Step 3: Now push the tail end of the lure down into the skirt. Skirts should fit the lure tightly. It helps to use a rotating motion to slide the skirt into the correct position. If the skirt has lateral lines, try to line them up with the eyes or sides of the lure. Also, if the skirt is split by dark and light color, try to rotate the skirt to a point where the dark color is on top and the light color is on the bottom. By doing this, your lure will more closely resemble prey.
Step 4: This is how the skirt should look once you have pulled it into the correct position. Notice how the ‘neck’ of the skirt fits perfectly into the skirt seat on the lure. Now you are ready to secure the skirt to the lure.
Step 5: You will begin to secure the skirt by forming a loop under your thumb and leaving about 10-12 centimetres on the tag-end of the floss towards the face of the lure. While holding your loop in place, make three overhand wraps on top of the loop and into the skirt seat. Pull once firmly to cinch them down. Make three more wraps and pull firmly again to secure the skirt into the seat.
Step 6: Now you can trim the main floss, leaving about 10-12 centimeters of tag-end. Once cut, put that tag-end through the loop that you have been holding with your thumb.
Step 7: To finish the job, grasp both tag-ends and pull tightly until the loop is gone and the ends are secured under your wraps. Cut the tag ends together, leaving about one centimetre of floss remaining. To change the skirt, just pull either end of the floss and the wraps will come undone.
Step 8: Once you have tied the skirt to the lure, you can pull it into position and prepare to put on the outer skirt.
Step 9: To start the second skirt, follow steps 2-3. Next, put your inner skirt all the way through the outer skirt until it reaches the next ‘skirt seat’.
Step 10: If the skirt does not slide easily into position, grasp the opposite ends of the two skirts and pull steadily to slide the skirt into place. Remember to line up lateral lines and/or dark and light colours accordingly.
Step 11: Now it is just a matter of following Steps 5-6, so the skirt is tied to the lure head tightly. This illustration shows how you can also put your thumb through the loop to hold it in place while making your first few wraps.
Step 12: After securing the second skirt, just pull it into position. The transition from the lure head to the skirts should be smooth, with no abnormal bulges from excess material or incorrect positioning.
Step 13: Once you have made sure your skirts fit smoothly on the lure, you are ready for the final step.
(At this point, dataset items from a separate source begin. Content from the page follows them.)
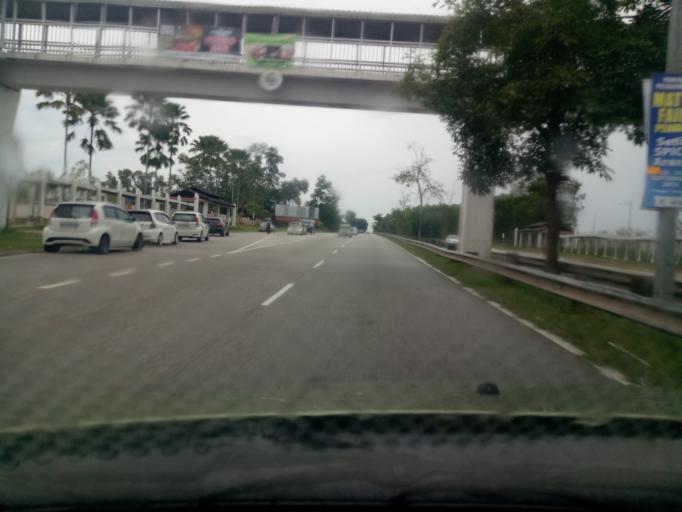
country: MY
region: Kedah
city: Sungai Petani
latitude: 5.6681
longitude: 100.5172
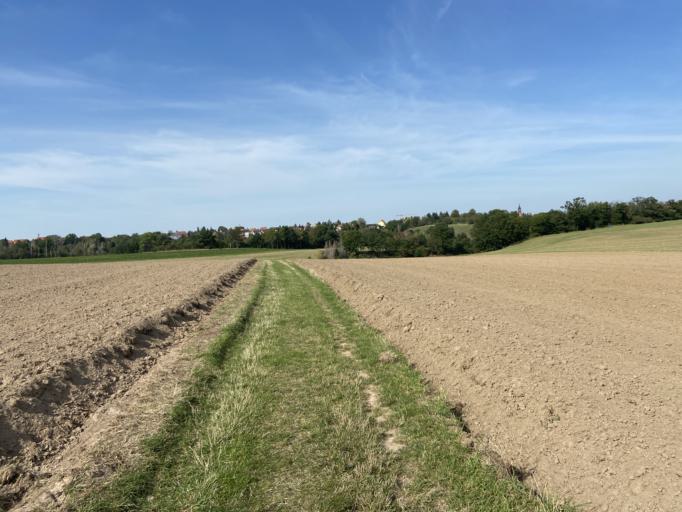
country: DE
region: Saxony
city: Tharandt
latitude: 51.0234
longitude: 13.5928
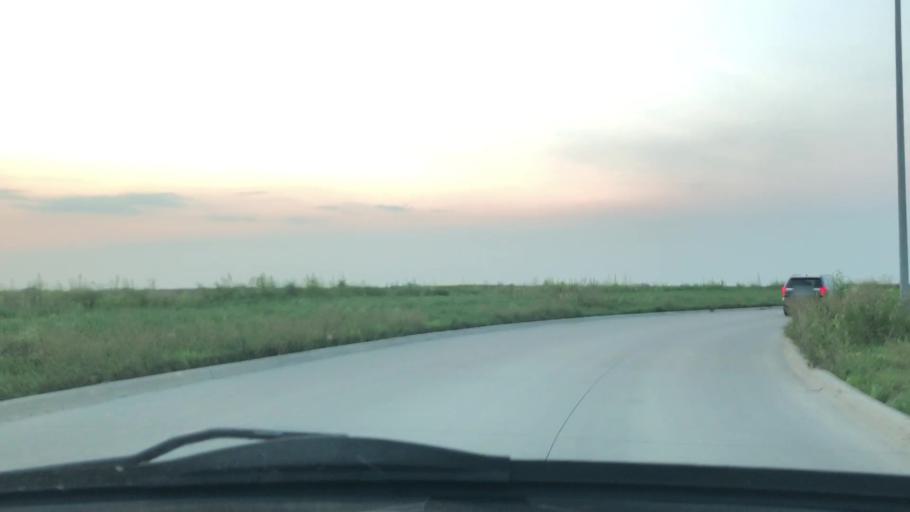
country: US
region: Iowa
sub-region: Johnson County
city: North Liberty
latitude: 41.7168
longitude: -91.6061
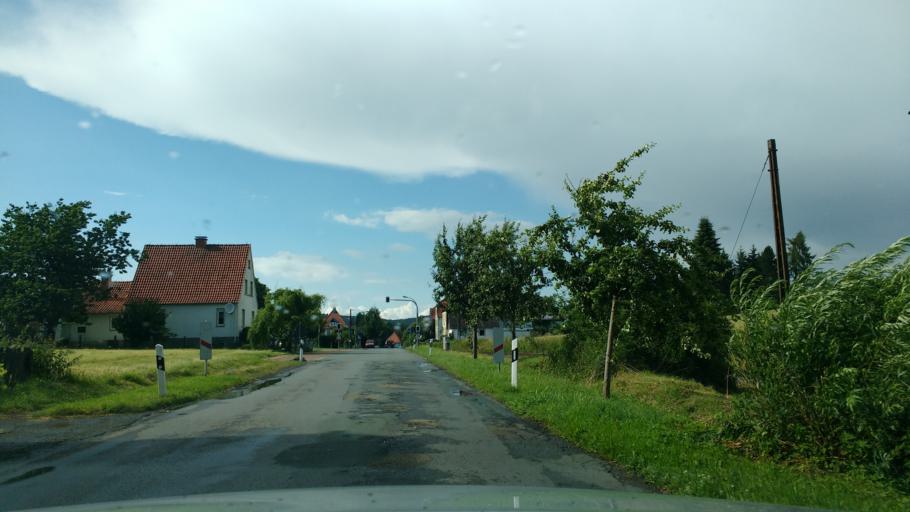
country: DE
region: North Rhine-Westphalia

Grasp the tail end of the lure skirts in one hand and lightly trim them. Your lure is now ready to be rigged and put back in the game.
If the skirts on your lure seem to be in decent shape, but are a bit faded and stiff from salt and sun, try spraying them with furniture polish. This is usually great for bringing back the shine and flexibility of the rubber so you don’t have to replace them.
Skirting a lure is a fairly simple process, but you should not expect to get it perfect on the first go. Just like anything else, you will get better with practice. Soon you will be able to skirt with the best of them. Until then, keep your head up and your lures in the water.
Mike Parsons is a young American university graduate with a passion for fishing. He has crewed on a number of charter boats, including the Black Bart Lures’ own company vessel. He also worked part-time manufacturing game lures at Black Bart’s Florida workshop.